══ EXCERPT TO READ ══

Sky Sports Racing, which launched in 2019 replacing At The Races, relies entirely on bookmaker subscriptions and betting shop fees. The channel exists to provide betting content, funded by gambling companies, to drive betting turnover. Yet Cruddace led Wednesday's campaign positioning those same funders—who've supported racing for 65 years—as exploitative parasites. The joint venture structure means racing literally owns half a media business entirely dependent on bookmaker prosperity, whilst simultaneously leading campaigns to undermine that prosperity.
Critically, media rights represent only 24% of total racecourse income according to RCA data—spectator revenue accounts for 47%. This makes crowd restrictions more damaging than bookmaker disputes for many courses, yet racing's leadership chose confrontation with its secondary revenue source whilst already struggling with attendance.
The Triple Betrayal
Racing's administrative bodies have achieved something remarkable: systematically alienating every stakeholder group essential for survival. Consider the comprehensive failure Lord Allen inherits:
Punters Abandoned: Online racing betting turnover collapsed from £10 billion to £8.37 billion between 2022-2024 due to affordability checks—a real-terms shortfall approaching £3 billion when adjusted for inflation. Average turnover per race fell 8% in 2024/25, 15% below 2022/23, and 19% below 2021/22. Sean Trivass of the Horseracing Bettors Forum articulates the betrayal: racing acquiesced to checks that disproportionately impact its demographic whilst doing nothing about actual problem gambling in online casinos.
Owners Neglected: Gosden's warnings prove prescient—the British foal crop has already fallen 37% from its 2008 peak of 6,000 to 4,300. American owners have fled for jurisdictions offering competitive prize money. "The top 25 per cent of sales" being "largely filled with horses exported abroad" quantifies an exodus racing cannot survive.
Bookmakers Betrayed: Wednesday's strike completed the trifecta, culminating 65 years of partnership with public vilification. Racing allied with the Social Market Foundation's 50% tax proposals and Clean Up Gambling's prohibitionist agenda—organisations that view all gambling as inherently harmful. This isn't negotiation; it's collaboration with forces seeking bookmakers' destruction.
The Allen Gambit
Racing's faith in Lord Allen represents both desperate hope and damning indictment. The industry essentially admits its existing governance structures have failed so comprehensively that only external intervention offers salvation. Allen's extensive Westminster connections—including his role as chief executive of various FTSE companies and current position on Balfour Beatty's board—provide political capital racing desperately needs.
His positive noises suggest Treasury officials might accept modest duty increases rather than full 21% harmonisation—a tactical victory of sorts. But Allen cannot unring the bell of Wednesday's confrontation. Bookmakers have memories, and public attacks leave scars after 65 years of support. His political connections don't extend to compelling commercial organisations to maintain funding for an industry that's joined forces with their sworn enemies.
The Media Rights Time Bomb
The Sky Sports Racing joint venture creates a ticking time bomb Allen's board cannot defuse. ARC effectively sells content to a channel it co-owns with Sky, creating circular revenues that inflate racing's apparent media value. When Cruddace negotiates media rights, he's partially negotiating with himself—a conflict that would trigger regulatory investigation in any properly governed sport.

═══
══ RECORDS ══

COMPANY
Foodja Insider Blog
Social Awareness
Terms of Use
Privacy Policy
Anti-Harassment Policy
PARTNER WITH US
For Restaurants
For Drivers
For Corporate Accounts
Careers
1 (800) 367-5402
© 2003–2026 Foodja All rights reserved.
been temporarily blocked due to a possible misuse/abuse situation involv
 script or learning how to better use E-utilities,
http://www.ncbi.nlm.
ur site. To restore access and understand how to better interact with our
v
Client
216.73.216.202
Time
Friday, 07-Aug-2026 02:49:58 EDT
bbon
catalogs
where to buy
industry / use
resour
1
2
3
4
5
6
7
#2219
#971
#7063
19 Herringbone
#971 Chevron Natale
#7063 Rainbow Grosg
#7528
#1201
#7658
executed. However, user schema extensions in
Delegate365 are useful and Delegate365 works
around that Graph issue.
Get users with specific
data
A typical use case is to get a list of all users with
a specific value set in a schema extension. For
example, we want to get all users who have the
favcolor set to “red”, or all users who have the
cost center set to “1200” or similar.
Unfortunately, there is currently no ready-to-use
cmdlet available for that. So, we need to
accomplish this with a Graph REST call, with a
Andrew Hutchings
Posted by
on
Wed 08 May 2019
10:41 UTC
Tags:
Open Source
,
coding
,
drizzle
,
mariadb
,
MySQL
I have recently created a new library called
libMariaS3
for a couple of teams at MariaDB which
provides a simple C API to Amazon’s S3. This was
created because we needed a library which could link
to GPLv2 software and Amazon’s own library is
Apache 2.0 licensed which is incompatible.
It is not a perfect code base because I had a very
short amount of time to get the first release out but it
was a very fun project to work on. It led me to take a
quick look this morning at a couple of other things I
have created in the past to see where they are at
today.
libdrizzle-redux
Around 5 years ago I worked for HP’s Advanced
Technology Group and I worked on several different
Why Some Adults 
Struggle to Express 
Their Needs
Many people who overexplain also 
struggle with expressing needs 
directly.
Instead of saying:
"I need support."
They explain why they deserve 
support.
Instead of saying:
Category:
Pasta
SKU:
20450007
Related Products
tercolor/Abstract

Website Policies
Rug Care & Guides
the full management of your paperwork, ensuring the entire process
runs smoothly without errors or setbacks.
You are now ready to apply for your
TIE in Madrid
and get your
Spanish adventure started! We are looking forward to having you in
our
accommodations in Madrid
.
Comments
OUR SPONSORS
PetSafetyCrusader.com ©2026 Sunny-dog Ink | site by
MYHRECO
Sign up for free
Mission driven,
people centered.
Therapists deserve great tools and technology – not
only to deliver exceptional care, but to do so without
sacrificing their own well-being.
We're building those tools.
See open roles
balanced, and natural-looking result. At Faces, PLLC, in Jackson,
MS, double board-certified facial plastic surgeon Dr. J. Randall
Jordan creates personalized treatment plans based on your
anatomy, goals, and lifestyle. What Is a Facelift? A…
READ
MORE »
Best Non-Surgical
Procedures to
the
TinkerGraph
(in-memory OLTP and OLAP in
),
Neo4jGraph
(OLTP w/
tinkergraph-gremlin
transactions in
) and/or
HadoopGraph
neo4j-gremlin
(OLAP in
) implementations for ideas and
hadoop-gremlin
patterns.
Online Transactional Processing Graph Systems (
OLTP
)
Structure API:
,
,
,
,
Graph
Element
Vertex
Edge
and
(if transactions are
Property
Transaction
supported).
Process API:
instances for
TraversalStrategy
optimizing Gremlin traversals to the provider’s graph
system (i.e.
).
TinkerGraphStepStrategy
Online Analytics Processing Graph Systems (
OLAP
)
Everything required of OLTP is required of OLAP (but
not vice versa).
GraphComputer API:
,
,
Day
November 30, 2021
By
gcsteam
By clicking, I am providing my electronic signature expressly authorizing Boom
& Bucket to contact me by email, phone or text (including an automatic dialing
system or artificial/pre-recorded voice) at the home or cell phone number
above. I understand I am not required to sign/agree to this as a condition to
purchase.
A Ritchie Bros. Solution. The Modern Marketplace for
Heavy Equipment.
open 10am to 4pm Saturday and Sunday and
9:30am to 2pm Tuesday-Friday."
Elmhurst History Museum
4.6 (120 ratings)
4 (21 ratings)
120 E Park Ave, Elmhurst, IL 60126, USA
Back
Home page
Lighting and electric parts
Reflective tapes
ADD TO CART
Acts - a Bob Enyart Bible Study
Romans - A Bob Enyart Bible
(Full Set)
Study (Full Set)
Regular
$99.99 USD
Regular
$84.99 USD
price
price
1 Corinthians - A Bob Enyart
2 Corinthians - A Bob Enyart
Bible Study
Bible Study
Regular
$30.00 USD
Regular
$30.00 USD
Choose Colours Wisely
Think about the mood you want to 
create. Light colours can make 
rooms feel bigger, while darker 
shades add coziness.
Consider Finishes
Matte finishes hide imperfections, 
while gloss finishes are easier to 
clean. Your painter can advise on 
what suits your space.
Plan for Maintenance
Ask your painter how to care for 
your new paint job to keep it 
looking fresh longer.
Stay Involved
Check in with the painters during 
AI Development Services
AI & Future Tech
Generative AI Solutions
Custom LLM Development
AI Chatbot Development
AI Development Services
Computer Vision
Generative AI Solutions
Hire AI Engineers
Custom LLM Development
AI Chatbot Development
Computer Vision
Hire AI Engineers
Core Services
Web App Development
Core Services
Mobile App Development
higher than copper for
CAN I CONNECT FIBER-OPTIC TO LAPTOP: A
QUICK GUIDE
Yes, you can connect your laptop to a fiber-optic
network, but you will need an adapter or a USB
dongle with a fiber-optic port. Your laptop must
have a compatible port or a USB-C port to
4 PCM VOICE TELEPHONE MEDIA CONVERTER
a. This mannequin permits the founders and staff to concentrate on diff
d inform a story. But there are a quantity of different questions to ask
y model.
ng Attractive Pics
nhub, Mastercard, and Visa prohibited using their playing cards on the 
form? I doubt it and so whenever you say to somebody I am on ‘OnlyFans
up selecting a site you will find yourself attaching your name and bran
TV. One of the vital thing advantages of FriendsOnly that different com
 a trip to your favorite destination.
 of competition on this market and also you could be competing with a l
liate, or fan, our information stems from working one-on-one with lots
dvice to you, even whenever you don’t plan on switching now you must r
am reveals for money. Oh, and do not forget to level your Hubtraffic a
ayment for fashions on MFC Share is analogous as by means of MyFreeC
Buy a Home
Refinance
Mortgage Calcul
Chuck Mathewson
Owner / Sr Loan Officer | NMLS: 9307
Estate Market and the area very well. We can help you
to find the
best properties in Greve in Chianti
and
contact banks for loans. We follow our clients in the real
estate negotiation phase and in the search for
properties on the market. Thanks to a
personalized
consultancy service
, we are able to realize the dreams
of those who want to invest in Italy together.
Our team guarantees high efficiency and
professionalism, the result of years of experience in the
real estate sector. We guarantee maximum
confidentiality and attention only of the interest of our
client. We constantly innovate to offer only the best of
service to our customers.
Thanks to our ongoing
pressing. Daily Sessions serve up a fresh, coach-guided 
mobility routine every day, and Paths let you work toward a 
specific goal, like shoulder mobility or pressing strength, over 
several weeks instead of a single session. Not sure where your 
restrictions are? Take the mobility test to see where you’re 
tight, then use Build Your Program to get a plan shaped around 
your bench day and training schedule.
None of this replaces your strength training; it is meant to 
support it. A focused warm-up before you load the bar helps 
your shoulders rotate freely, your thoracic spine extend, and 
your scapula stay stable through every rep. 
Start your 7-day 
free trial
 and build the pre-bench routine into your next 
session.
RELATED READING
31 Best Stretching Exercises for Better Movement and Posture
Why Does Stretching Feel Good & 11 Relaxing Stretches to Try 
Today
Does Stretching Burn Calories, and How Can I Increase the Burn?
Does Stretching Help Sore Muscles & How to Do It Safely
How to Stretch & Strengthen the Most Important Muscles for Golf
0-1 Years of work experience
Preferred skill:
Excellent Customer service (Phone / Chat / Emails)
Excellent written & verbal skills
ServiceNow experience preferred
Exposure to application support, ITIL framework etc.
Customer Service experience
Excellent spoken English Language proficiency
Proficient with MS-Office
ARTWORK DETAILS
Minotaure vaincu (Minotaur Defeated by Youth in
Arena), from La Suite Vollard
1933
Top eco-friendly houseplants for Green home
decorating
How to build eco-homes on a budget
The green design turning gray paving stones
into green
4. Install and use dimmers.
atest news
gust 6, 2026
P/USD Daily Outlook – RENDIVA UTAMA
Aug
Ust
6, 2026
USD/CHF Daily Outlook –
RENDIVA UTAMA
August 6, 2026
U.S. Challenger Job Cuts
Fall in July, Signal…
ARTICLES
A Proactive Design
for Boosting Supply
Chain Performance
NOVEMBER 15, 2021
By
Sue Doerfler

═══

*TASK STATEMENT:* Take the article on British racing's dispute with bookmakers further, starting right after its final sentence. The material isn't needed.

*ANSWER TO THIS PROBLEM:*
Current media rights expire soon, and renewal negotiations will occur in an atmosphere poisoned by Wednesday's protests and racing's alliance with anti-gambling forces. With media rights representing only 24% of racecourse income—far less dominant than implied—racing cannot afford to alienate partners who've supported the sport since 1961.
The Gosden Prophecy
John Gosden's warnings about racing being at a "crossroads" carry particular weight given the 37% foal crop decline already materialised. His projection of further 25% decline creates a death spiral: fewer foals mean fewer horses, smaller fields, reduced betting interest, lower media values, less prize money. The "terrifying downturn" isn't future tense—it's present reality.
International competitiveness has evaporated. The Dubai World Cup offers $12 million; the Saudi Cup $20 million; Britain's Derby £1.5 million. These jurisdictions succeed because they understand racing's economic requirements and fund them appropriately. British racing, having alienated its funders whilst contributing £4.1 billion to the UK economy and supporting 85,000 jobs, cannot compete.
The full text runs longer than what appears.